This is an article from the Oct. 1, 2012 issue
The Texans' All-Pro running back—"an aspiring human being," according to his Twitter profile—is as provocative as he is productive.
DAN PATRICK:Why don't the Texans get more attention?
ARIAN FOSTER: Houston isn't a big media market. If we had the same team in New York, we would get more.
DP:Is it because you're in Texas and it's a Cowboys state?
AF: That's a very suggestive question.
DP:Who's the best football team in Texas?
AF: I'm going to have to go with the Houston Texans.
DP:Who's the best running back in the NFL?
AF: That's another suggestive question. It's all up to your interpretation.
DP:I'm asking you.
AF: Personally, I think you should always feel like you're the best at what you do.
DP:How important is Twitter to you?
AF: It's a good outlet to reach the fans. To get people to understand you and know you on a personal level without [doing] interviews. It's a good way to talk to people that you wouldn't normally talk to.
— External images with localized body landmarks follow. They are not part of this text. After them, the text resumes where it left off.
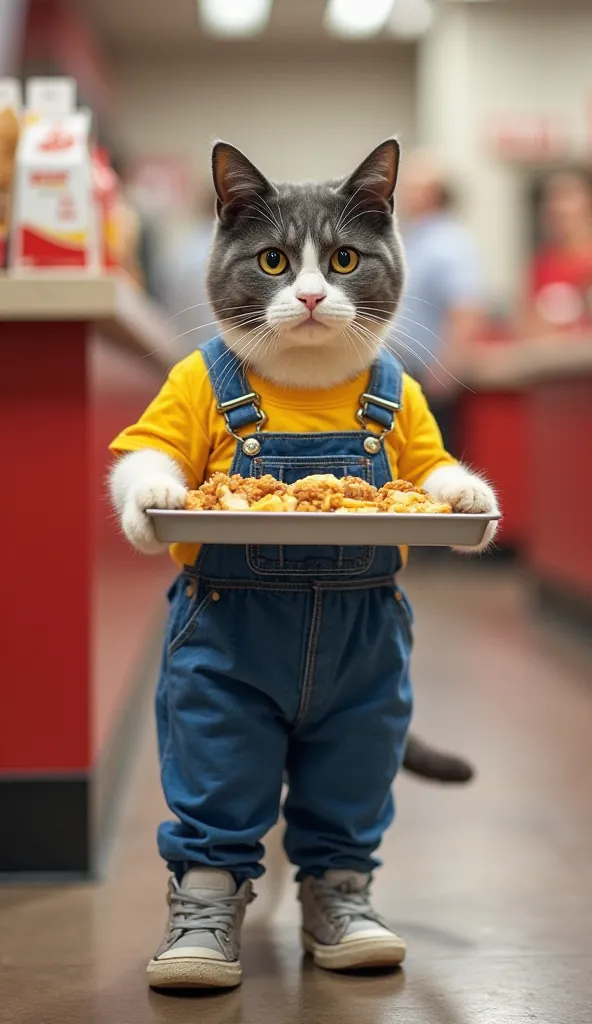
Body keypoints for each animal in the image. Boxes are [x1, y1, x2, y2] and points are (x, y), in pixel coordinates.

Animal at [108, 138, 495, 782]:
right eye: (272, 261)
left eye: (344, 259)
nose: (311, 296)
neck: (308, 381)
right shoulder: (181, 389)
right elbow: (143, 457)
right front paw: (153, 499)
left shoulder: (413, 406)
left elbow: (431, 469)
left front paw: (468, 494)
DP:Have you ever regretted a tweet?
AF: I don't really regret any of my tweets. That's how I was feeling at the moment. There's nothing you can do. You can't take it back.
DP:Have you tweeted about the replacement officials?
AF: I have not.
DP:How do you think they're doing?
AF: They're doing the best they can. It's a new game to them. As a player, there's not much you can do about a call. You're not going to get any calls changed.
DP:Do you play any differently with replacement officials on the field?
AF: You can't. You have to play the game you know how to play. I'm not really a big fan of the new defensive pass interference calls. Even last year [with the rule banning] some of the helmet-to-helmet hits. Football was always a very physical and gladiatoresque sport. I feel like [the rules have] kind of taken away some of the game.
DP:You want the game to be even more physical?
AF: That's why I fell in love with the game in the first place. I used to watch highlights of Ronnie Lott and Rod Woodson. [Some hits] kind of got taken away—and rightfully so for player safety. I just like that football.
DP:Would you rather have seven great seasons with lots of carries or 10 good seasons with fewer carries?
AF: I'm always going to lean toward great. It depends what offensive system you're in. Some systems like to run the ball, some don't. [The NFL is] leaning more toward a passing league. But when it really comes down to it, it's always going to be about running the ball. You look at the elite passing teams last year, a lot of them didn't make it out of the playoffs. I always view running backs as the stepchildren of the offense. We're kind of just there. We have to be there.
DP:If you have to gain two yards, who is the defensive player you don't want to see in the hole?
AF: I don't want to see anybody in the hole.
Former Steeler and current NBC analyst Hines Ward said he would play aggressively under the replacement refs. "You have to force the officials to start [making calls]," Ward told me. "I'm head-slapping and doing whatever it takes to get off the line of scrimmage." ... I asked Red Sox manager Bobby Valentine if he thought he had a World Series team in April. "We had the talent," Valentine said, "[but] midway through the season there was a feeling that maybe this wasn't a group that fit together very well." ... Notre Dame coach Brian Kelly said he doesn't talk much about history on the recruiting trail. "The younger kids don't know Joe Montana or Joe Theismann," Kelly told me. "They think Dr. Lou [Lou Holtz's alter ego on ESPN] is really a doctor. They don't know that he coached at Notre Dame." ... Michigan coach Brady Hoke once worked for Jack Harbaugh, father of Jim and John, and says there's one Harbaugh you don't mess with. "Jackie, the mother, probably knows [football] better than any of them," Hoke told me. "You didn't want one of your guys to mess up, because you're going to get a finger in your chest [from Jackie]."